HAROLDO CASTRO DE ERFUD, MARROCOS (TEXTO E FOTOS)
Ainda que muito jovem, não consegui conter meus novos sentimentos.
Suas curvas eram por demais perfeitas, seu encanto tinha o poder de embriagar qualquer um – seja homem, mulher ou qualquer outro gênero.
Ao amanhecer e ao pôr-do-sol, seu fascínio sextuplicava, sua pele ganhando tons quentes e dourados.
Não falo de qualquer mulher, mas da deusa que dá formas às dunas de areia do Saara.
Sim, deusa; pois formas tão perfeitas só podem ser criadas por alguma divindade acima do reino humano.
Divindade esta feminina – a sensibilidade dos traços curvilíneos é atributo da mulher.
Meu primeiro encontro com as dunas do deserto aconteceu há mais de 40 anos, quando conheci o oásis El Oued, na Argélia, a 650 km ao sul da capital.
O significado da palavra “oued” (em árabe, rio) explica a sedução do lugar.
Um rio subterrâneo dá vida às areias do Saara e um gigantesco palmeiral verde produz toneladas de tâmaras energéticas e nutritivas.

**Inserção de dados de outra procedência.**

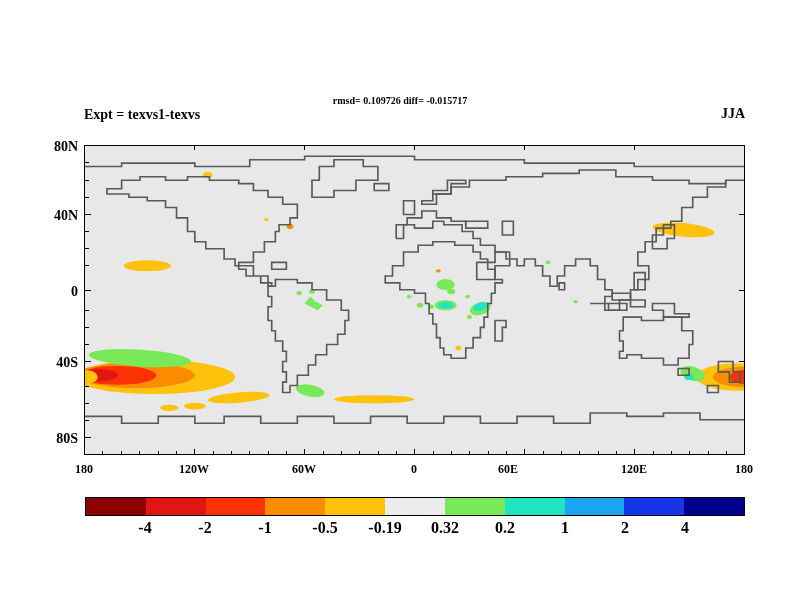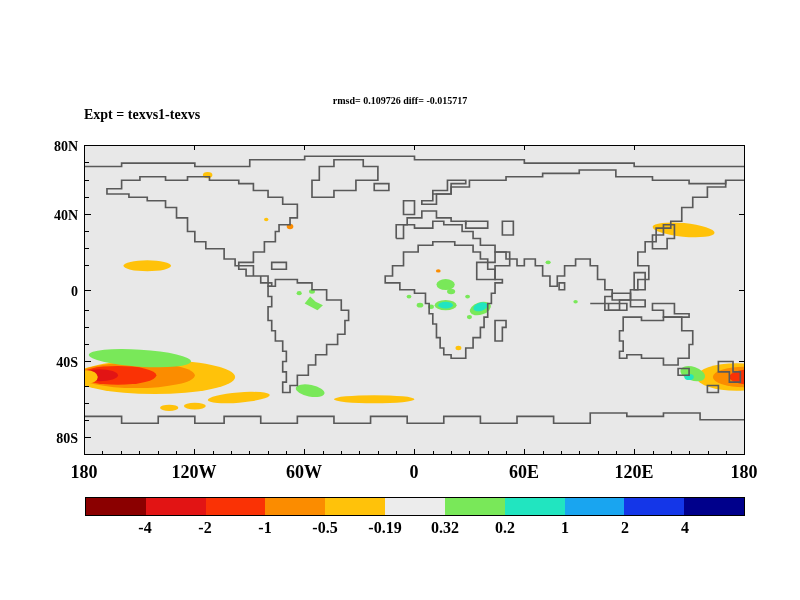--- a/index.html
+++ b/index.html
@@ -73,21 +73,21 @@
   }
   #map-svg { display: block; }
   .ytick-label {
     font-size: 14px;
     font-weight: bold;
     text-align: right;
     width: 70px;
     left: 8px;
   }
   .xtick-label {
-    font-size: 18px;
+    font-size: 12px;
     font-weight: bold;
     text-align: center;
     width: 80px;
     top: 462px;
   }
   .tick {
     position: absolute;
     background: #000;
   }
   #colorbar {
@@ -110,32 +110,33 @@
     width: 60px;
   }
 </style>
 </head>
 <body>
 
 <div id="figure">
 
   <div class="txt" id="stats-line">rmsd= 0.109726 diff= -0.015717</div>
   <div class="txt" id="expt-label">Expt = texvs1-texvs</div>
+  <div class="txt" id="season-label">JJA</div>
 
   <div class="txt ytick-label" style="top:139px">80N</div>
   <div class="txt ytick-label" style="top:208px">40N</div>
   <div class="txt ytick-label" style="top:284px">0</div>
   <div class="txt ytick-label" style="top:355px">40S</div>
   <div class="txt ytick-label" style="top:431px">80S</div>
 
   <div class="txt xtick-label" style="left:44px">180</div>
   <div class="txt xtick-label" style="left:154px">120W</div>
   <div class="txt xtick-label" style="left:264px">60W</div>
   <div class="txt xtick-label" style="left:374px">0</div>
-  <div class="txt xtick-label" style="left:484px">60E</div>
+  <div class="txt xtick-label" style="left:468px">60E</div>
   <div class="txt xtick-label" style="left:594px">120E</div>
   <div class="txt xtick-label" style="left:704px">180</div>
 
   <div id="plot-frame">
     <svg id="map-svg" width="659" height="308" viewBox="-180 -90 360 180" preserveAspectRatio="none">
       <g transform="scale(1,-1)">
 
         <g>
 
           <ellipse cx="-142" cy="-45" rx="44" ry="10" fill="#ffc20a"></ellipse>

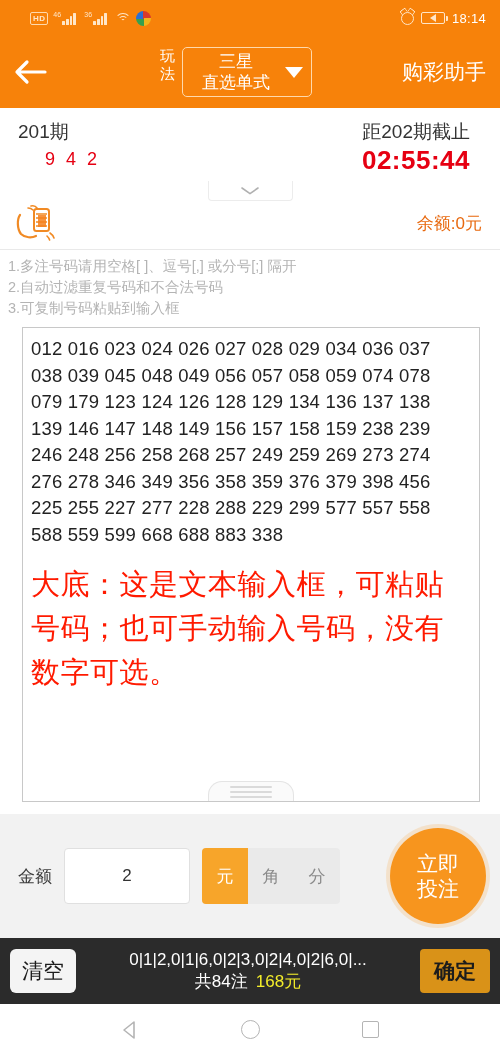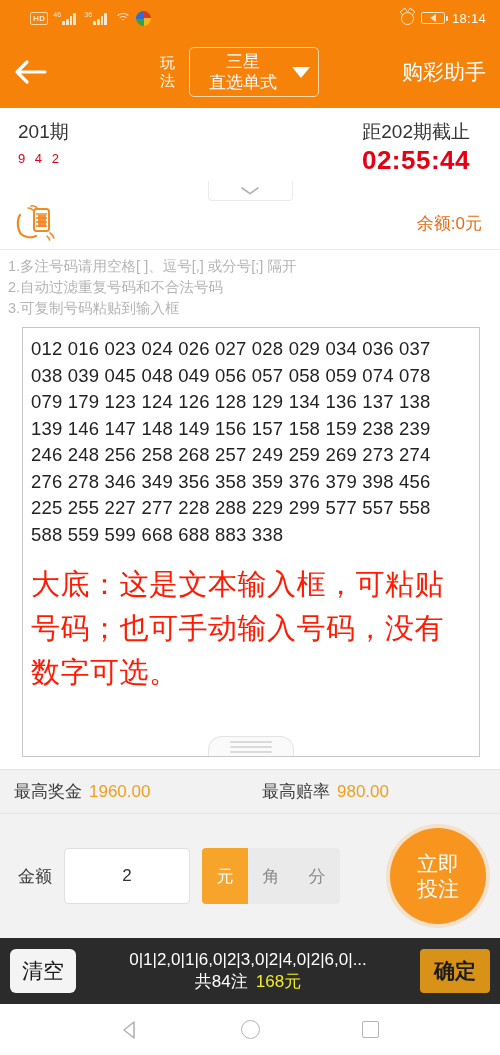--- a/index.html
+++ b/index.html
@@ -45,39 +45,39 @@
   .batt i { width:0;height:0;border-top:4px solid transparent;border-bottom:4px solid transparent;border-right:6px solid #ffe6c8; }
   .clock { font-size: 13px; letter-spacing: .3px; }
 
   
   .appbar {
     height: 72px; background: #F7820A; color: #fff;
     display: flex; align-items: center; position: relative; flex: 0 0 72px;
   }
   .back-arrow { width: 60px; display:flex; align-items:center; justify-content:center; cursor:pointer; }
   .back-arrow svg { width: 34px; height: 28px; }
-  .play-wrap { display:flex; align-items:center; gap:11px; margin-left: 100px; }
+  .play-wrap { display:flex; align-items:flex-start; gap:4px; margin-left: 100px; }
   .play-label { font-size: 15px; line-height: 18px; width: 18px; color:#fff; }
   .play-select {
     border: 1.4px solid #ffd9ac; border-radius: 5px;
     padding: 3px 8px 3px 12px; display:flex; align-items:center; gap:8px;
     min-width: 130px; cursor: pointer;
   }
   .play-text { text-align:center; flex:1; }
   .play-text div { font-size: 17px; line-height: 21px; }
   .caret { width:0;height:0;border-left:9px solid transparent;border-right:9px solid transparent;border-top:11px solid #fff; }
   .assistant { margin-left:auto; margin-right: 14px; font-size: 21px; cursor:pointer; }
 
   
   .periodbar {
     background:#fff; padding: 10px 18px 4px; position: relative; flex: 0 0 auto;
     display:flex; justify-content:space-between; align-items:flex-start;
   }
   .pd-left .pd-title { font-size: 19px; color:#333; line-height: 27px; }
-  .pd-left .pd-nums { font-size: 13px; color:#e60012; letter-spacing: 3px; line-height: 28px; }
+  .pd-left .pd-nums { font-size: 18px; color:#e60012; letter-spacing: 3px; line-height: 28px; margin-left: 27px; }
   .pd-right { text-align:right; padding-right: 12px; }
   .pd-right .pd-deadline { font-size: 19px; color:#333; line-height: 27px; }
   .pd-right .pd-timer { font-size: 26px; color:#e60012; font-weight: bold; line-height: 30px; letter-spacing: .5px; }
   .expander {
     width: 85px; height: 20px; margin: 2px auto 0; background:#fff;
     border:1px solid #ececec; border-top:none; border-radius: 0 0 4px 4px;
     display:flex; align-items:center; justify-content:center; cursor:pointer;
   }
   .expander svg { width: 22px; height: 11px; }
 
@@ -272,30 +272,20 @@
 588 559 599 668 688 883 338</div>
       <div class="ta-annot">大底：这是文本输入框，可粘贴号码；也可手动输入号码，没有数字可选。</div>
       <div class="ta-handle">
           <i></i>
           <i></i>
           <i></i>
         </div>
     </div>
   </div>
 
-  <div class="prizerow">
-    <div class="prize-cell">
-      <span class="prize-label">最高奖金</span>
-      <span class="prize-value">1960.00</span>
-    </div>
-    <div class="prize-cell">
-      <span class="prize-label">最高赔率</span>
-      <span class="prize-value">980.00</span>
-    </div>
-  </div>
 
   <div class="amountrow">
     <span class="amt-label">金额</span>
     <div class="amt-input" placeholder="2">2</div>
     <div class="unit-group">
       <div class="unit active">元</div>
       <div class="unit">角</div>
       <div class="unit">分</div>
     </div>
     <div class="bet-btn">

Nunca mais me esqueci da paisagem grandiosa.
“Eu sempre amei o deserto. A gente se senta numa duna de areia.
Não se vê nada. Não se escuta nada.
E no entanto, no silêncio, alguma coisa irradia...” escreveu Saint-Exupéry em O Pequeno Príncipe.
Concordo com o autor: a beleza do deserto é invisível!
Por isso, em minhas andanças, não poupo desertos.
Do Gobi na Mongólia à Costa do Esqueleto na Namíbia. Mas o Saara é O DESERTO, o maior de todos, o mais adorado e o mais temível.
Quem leu Tuareg do espanhol Alberto Vazquez-Figueroa (recomendo vivamente) suou frio ao acompanhar a travessia da Terra Vazia de Tikdabra pelo targui Gacel.
O Saara é lugar de extremos.
Na minha última viagem ao Marrocos, fui até o extremo oriente do país para conhecer uma nesguinha do Saara.
O motorista da 4x4 que cruza a planície desértica de pedrinhas explica que estamos apenas a 22 km da fronteira com a Tunísia.
“Aquelas montanhas já estão fora do Marrocos”, afirma. “Mas a surpresa não vem de lá, ela vai aparecer na nossa frente, são as dunas de Merzuga.”
Com razão, dez minutos se passam e a terra plana acinzentada começa a ganhar outros contornos. Montes de areia alaranjada, quase vermelha, aparecem como um capricho de algum vento brincalhão.
As faixas de areia se multiplicam, ganham volume, crescem em altura e se transformam em dunas. Logo, estamos cercados por um pequeno mar de areia, o caminho acaba.
“Eu paro aqui. Poderia subir esta duna de carro, mas será mais divertido você fazer isso em um dromedário”, diz o motorista.
Quatro animais já selados nos esperam.
Eles estão ajoelhados para que possamos montar com mais facilidade.
“Segure bem a sela na hora que o animal ficar de pé”, afirma o cameleiro Hassan.
A subida, em duas etapas, como uma gangorra, seguindo os movimentos das patas traseiras e das dianteiras, é brusca.
O desavisado perde, por poucos segundos, seu sentido de orientação.
Temos poucos minutos antes do pôr-do-sol e quero aproveitar a luminosidade da hora mágica para fotografar o “erg”, o mar de areia de Merzuga.
habitantes do deserto não instalam suas habitações, mesmo se provisórias, no “erg”, na areia fofa. Preferem deixar as areias incólumes para os visitantes e morar no deserto mais firme, o de pedras, chamado “reg”.
Assim, na volta de Merzuga para Erfud, passamos por diversas moradias de beduínos, construídas como tendas ou casebres.
Embora vivam um quotidiano difícil, os beduínos sempre saúdam marroquinos e visitantes com um sorriso de boas-vindas, orgulhosos de seu modo de vida.